> YOUR GOAL
Look below for the line with "right back paw: (53, 345)", and from there restate every line word for word until the entries end.

> DATASET CONTENT

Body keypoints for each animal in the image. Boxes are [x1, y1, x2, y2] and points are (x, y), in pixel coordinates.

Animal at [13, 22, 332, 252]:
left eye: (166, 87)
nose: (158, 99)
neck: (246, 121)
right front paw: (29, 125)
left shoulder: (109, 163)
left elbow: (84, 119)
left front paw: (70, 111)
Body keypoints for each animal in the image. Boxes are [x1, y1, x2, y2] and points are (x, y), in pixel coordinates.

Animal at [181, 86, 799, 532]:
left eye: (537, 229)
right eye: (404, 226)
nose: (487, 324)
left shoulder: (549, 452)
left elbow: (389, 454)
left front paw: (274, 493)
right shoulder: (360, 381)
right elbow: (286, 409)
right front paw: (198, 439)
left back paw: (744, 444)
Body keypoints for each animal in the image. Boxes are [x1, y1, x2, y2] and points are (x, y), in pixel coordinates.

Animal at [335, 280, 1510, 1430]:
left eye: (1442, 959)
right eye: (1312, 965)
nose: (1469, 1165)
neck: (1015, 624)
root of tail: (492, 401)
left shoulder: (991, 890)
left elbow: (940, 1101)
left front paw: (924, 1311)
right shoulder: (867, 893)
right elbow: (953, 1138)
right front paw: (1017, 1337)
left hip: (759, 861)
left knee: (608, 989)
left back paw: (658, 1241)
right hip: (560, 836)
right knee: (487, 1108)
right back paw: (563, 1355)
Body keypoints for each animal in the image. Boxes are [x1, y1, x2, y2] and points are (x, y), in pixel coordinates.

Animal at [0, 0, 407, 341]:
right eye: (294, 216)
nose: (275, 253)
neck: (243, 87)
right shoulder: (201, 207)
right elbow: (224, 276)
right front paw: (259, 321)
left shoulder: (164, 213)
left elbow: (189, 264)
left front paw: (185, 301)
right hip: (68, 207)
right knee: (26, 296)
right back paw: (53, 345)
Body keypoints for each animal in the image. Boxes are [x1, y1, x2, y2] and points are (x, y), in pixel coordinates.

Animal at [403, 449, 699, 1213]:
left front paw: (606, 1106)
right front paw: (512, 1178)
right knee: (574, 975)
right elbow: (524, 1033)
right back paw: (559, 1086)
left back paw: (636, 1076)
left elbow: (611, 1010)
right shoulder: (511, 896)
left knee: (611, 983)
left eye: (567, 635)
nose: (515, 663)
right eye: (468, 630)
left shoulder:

> WRITTEN ANSWER
right back paw: (53, 345)
Body keypoints for each animal in the image. Boxes are [x1, y1, x2, y2] and points are (x, y), in pixel coordinates.

Animal at [403, 449, 699, 1213]:
left front paw: (606, 1106)
right front paw: (512, 1178)
right knee: (574, 975)
right elbow: (524, 1033)
right back paw: (559, 1086)
left back paw: (636, 1076)
left elbow: (611, 1010)
right shoulder: (511, 896)
left knee: (611, 983)
left eye: (567, 635)
nose: (515, 663)
right eye: (468, 630)
left shoulder:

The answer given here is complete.